> **To be done**:
1. According to the exam, what is Part II worth in total?
2. Reproduce the exam word for word between "init_semaphore(s, N)" and "that run concurrently.", inclusive.
3. Which operations does the hint in the exam say are available for implementing semaphores with messages?

CS 416 Exam 1

Spring 2014

See the solutions (6 per page).

    Part I – 12 Points

  1. 3 points

    How many times does this code print "hello"?

    
    main(int argc, char **argv) {
            int i;
            for (i=0; i < 3; i++) {
                    fork();
                    printf("hello\n");
            }
    }
    
  2. 3 points

    How many times does this code print "hello"? Note that execl is a wrapper over the execve system call, which executes a program. In this case, the echo program is run.

    
    main(int argc, char **argv) {
            int i;
            for (i=0; i < 3; i++) {
                    execl("/bin/echo", "echo", "hello", 0);
            }
    }
    
  3. 6 points

    Your system supports messages but does not offer semaphores. Implement semaphore operations using messages. Assume that messages use a mailbox. You may assume a unique mailbox per semaphore (i.e., semaphore s corresponds to mailbox s). Sending a message is a non-blocking operation. Receiving a message is non-blocking only if there is a message ready to be read. Use C/Java stytle pseudocode.

    Hint: you may send and receive empty messages (Ø). The three operations you have available are send(mbox, m) and recv(mbox, m), which respectively send a message m to mailbox mbox and receive a message m from mailbox mbox and new(mbox), which creates a mailbox mbox.

    1. Create a new semaphore s and initialize its value to N.
      init_semaphore(s, N)
    2. up(s)
    3. down(s)
  4. PART II – 88 points – 4 points each

    For each statement, select the most appropriate answer. I will give you credit for two incorrect answers.

  5. Multiprogramming is:
    (a) An executable program that is composed of modules built using different programming languages.
    (b) Having multiple processors execute different programs at the same time.
    (c) Keeping several programs in memory at once and switching between them.
    (d) When one program has multiple threads that run concurrently.
  6. With a legacy PC BIOS, the Master Boot Record:
    (a) Identifies type of file system on the disk and loads the operating system.
    (b) Contains the first code that is run by the computer when it boots up.
    (c) Contains a list of operating systems available for booting.
    (d) Contains a boot loader to load another boot loader located in the volume boot record.
  7. Which of the following is a policy, not a mechanism?
    (a) Create a thread.
    (b) Prioritize processes that are using the graphics card.
    (c) Send a message from one process to another.
    (d) Delete a file.
  8. Which of the following does NOT cause a trap?
    (a) A user program divides a number by zero.
    (b) The operating system kernel executes a privileged instruction.
    (c) A programmable interval timer reaches its specified time.
    (d) A user program executes an interrupt instruction.
  9. A context switch always takes place when:
    (a) The operating system saves the state of one process and loads another.
    (b) A process makes a system call.
    (c) A hardware interrupt takes place.
    (d) A process makes a function call.
  10. A dedicated system call instruction, such as SYSCALL, is:
    (a) Faster than a software interrupt.
    (b) More secure than a software interrupt.
    (c) More flexible than a software interrupt.
    (d) All of the above.
  11. Which of the following is not a system call?
    (a) Duplicate an open file descriptor.
    (b) Get the current directory.

> **Data excerpts**:

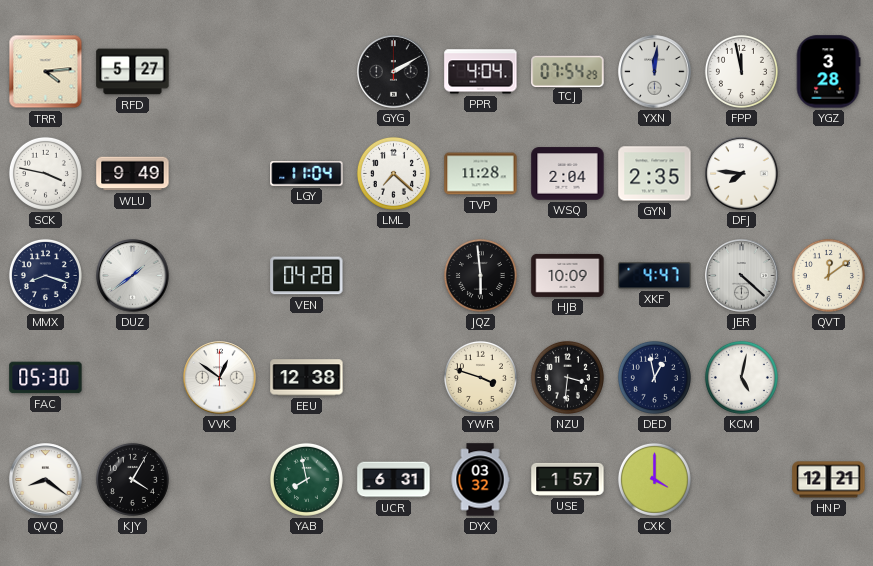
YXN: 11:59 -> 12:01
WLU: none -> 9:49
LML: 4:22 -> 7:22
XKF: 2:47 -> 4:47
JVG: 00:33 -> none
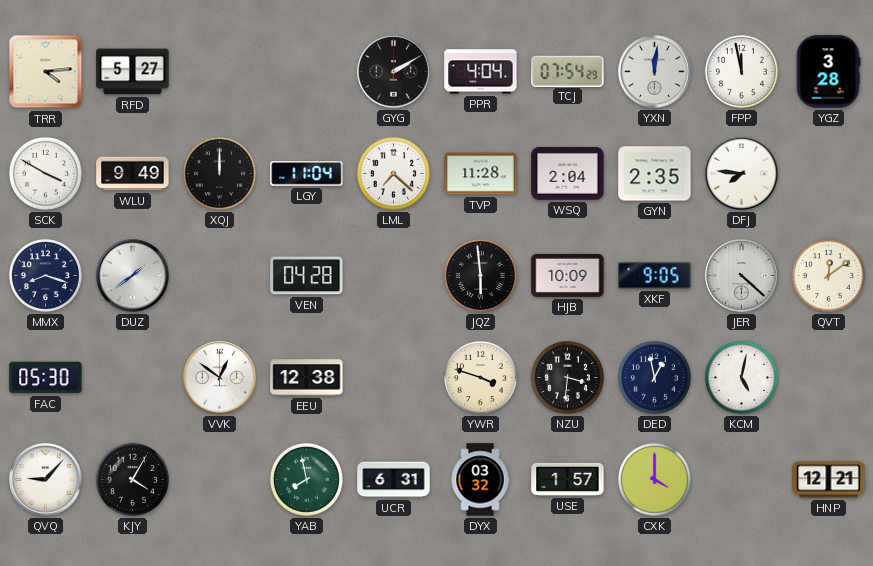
SCK: 3:47 -> 3:50
XQJ: none -> 12:00
XKF: 4:47 -> 9:05
QVQ: 8:21 -> 9:07
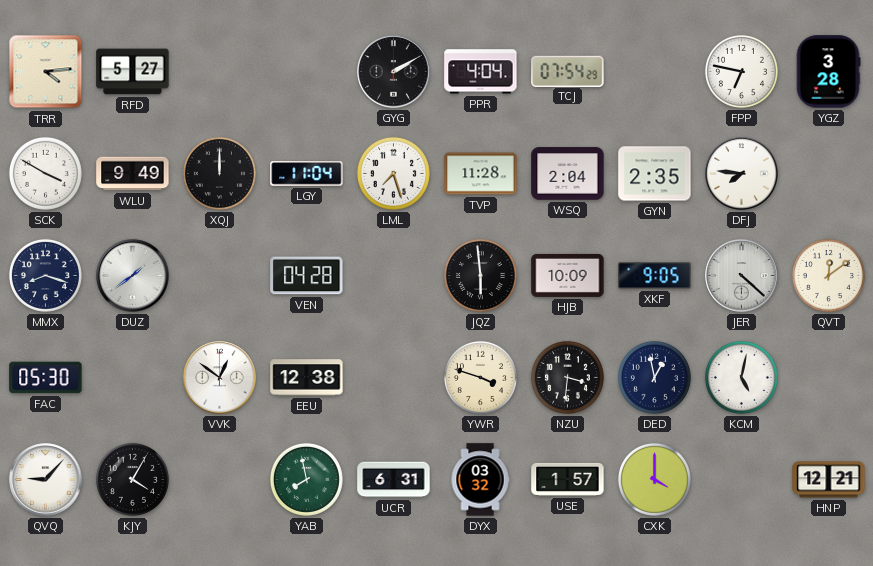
YXN: 12:01 -> none
FPP: 11:58 -> 6:47
LML: 7:22 -> 7:27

> **Solution list**:
1. 88 points, at 4 points each.

2.
init_semaphore(s, N)
    2. up(s)
    3. down(s)
  4. PART II – 88 points – 4 points each

    For each statement, select the most appropriate answer. I will give you credit for two incorrect answers.

  5. Multiprogramming is:
    (a) An executable program that is composed of modules built using different programming languages.
    (b) Having multiple processors execute different programs at the same time.
    (c) Keeping several programs in memory at once and switching between them.
    (d) When one program has multiple threads that run concurrently.

3. send(mbox, m), recv(mbox, m), new(mbox)